The Film Photography Project blog gives an excellent explanation of reciprocity failure:

Whether you’re using a lower speed film in daylight, trying to maximize your depth of field in a landscape, or just setting up the camera for an exposure at night, sooner or later you’re going to start pushing the limits of your film’s light gathering ability. As light becomes more scarce, the silver halide grains residing in your film will be less uniformly struck by photons, causing a steep drop in density after a few seconds of needed exposure. This exponentially diminishing response to low light levels is more popularly known as a film’s reciprocity failure.

The Film Photography Project goes on to give examples of how different films exhibit reciprocity failure. For example, with black and white film, exposures of one or two seconds or longer will result in reduced density, that is, thin or non-existent shadow detail. With color negative film, exposures over 20 seconds cause color-shifting as different color dye layers in the film absorb light at different rates during prolonged exposure. With color slide film, exposures over five seconds result in color shifts similar to color negative film, while high color saturation slide films such as Fuji Velvia color shift to an even greater degree than lower color density films.
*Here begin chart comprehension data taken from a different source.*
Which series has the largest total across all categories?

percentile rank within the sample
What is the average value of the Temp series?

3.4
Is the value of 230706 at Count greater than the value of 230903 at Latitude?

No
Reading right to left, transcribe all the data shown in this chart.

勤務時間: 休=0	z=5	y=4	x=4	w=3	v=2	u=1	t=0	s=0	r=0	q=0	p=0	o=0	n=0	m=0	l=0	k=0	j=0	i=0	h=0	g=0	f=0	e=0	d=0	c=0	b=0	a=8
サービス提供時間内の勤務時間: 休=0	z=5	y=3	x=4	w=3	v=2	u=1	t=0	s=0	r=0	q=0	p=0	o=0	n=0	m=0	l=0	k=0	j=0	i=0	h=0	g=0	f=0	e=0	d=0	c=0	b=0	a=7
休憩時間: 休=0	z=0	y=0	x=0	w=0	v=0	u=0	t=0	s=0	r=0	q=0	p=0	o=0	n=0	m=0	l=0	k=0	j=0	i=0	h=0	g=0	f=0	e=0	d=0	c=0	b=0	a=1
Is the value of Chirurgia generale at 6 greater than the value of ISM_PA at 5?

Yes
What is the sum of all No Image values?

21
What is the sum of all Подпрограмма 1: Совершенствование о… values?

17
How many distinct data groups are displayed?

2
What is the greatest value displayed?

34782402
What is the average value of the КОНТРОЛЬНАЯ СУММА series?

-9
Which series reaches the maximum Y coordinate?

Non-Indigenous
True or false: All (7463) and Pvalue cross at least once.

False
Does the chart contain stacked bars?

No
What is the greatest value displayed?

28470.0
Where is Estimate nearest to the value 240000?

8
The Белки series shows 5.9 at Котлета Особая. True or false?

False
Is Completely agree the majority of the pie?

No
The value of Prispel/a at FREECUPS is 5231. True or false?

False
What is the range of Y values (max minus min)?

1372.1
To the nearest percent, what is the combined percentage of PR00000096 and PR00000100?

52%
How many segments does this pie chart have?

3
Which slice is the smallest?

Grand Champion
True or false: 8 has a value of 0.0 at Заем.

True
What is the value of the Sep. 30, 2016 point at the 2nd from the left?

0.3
Ansel Adams’ two-day lecture on reciprocity failure gave his students the tools to avoid reciprocity failure. Some of the technical terms and information implies previous knowledge from earlier lectures of various photographic subjects such as the Zone System. Stay tuned for a simple explanation of the Zone System in future posts in this series. These notes are presented primarily for the historical record.

Philip Hyde’s Lecture Notes, August 19, 1947

Reciprocity failure—inertia of film in low intensity light—film doesn’t respond to slight illumination.

Visualization and light metering—Use a long tube for the light meter to explore light readings of distant objects.

A Wratten 90 filter (tan color) for viewing—neutralizes color

Example: Greens on Kodak Verichrome Pan film drop nearly a full zone in value due to lack of green sensitivity.

All measurements for density should be above film base plus fog.

[Film base plus fog refers to the inherent density of any film before exposure. It consists of the film base plus any fog that has accumulated on the film due to subtle light exposure in handling]

For the sake of measurement and calculations, film base plus fog should not be less than 0.1 in density.

Pre-Exposure Exercise

Expose a white card for Zone II or Zone I depending on amount of exposure added. Then expose the scene normally. The units added will equal the numeric relation between zones. That is:

Zone I = 1 unit

Zone II = 2 units

Zone III = 4 units

Zone IV = 8 units

Zone V = 16 units

Zone VI = 32 units

…and so on up to Zone X

More on reciprocity failure and the Zone System in upcoming posts…

(Continued in the blog post, “San Francisco Art Institute Photography History 17.”)

My impressions from this lecture and other sources, as well as my own experiences, leads me to believe that it was complicated to make good photographs with large format film cameras. When photographers take for granted how easy photography is now, I often think of my father, Philip Hyde’s notes and his early training with Ansel Adams. What are your thoughts?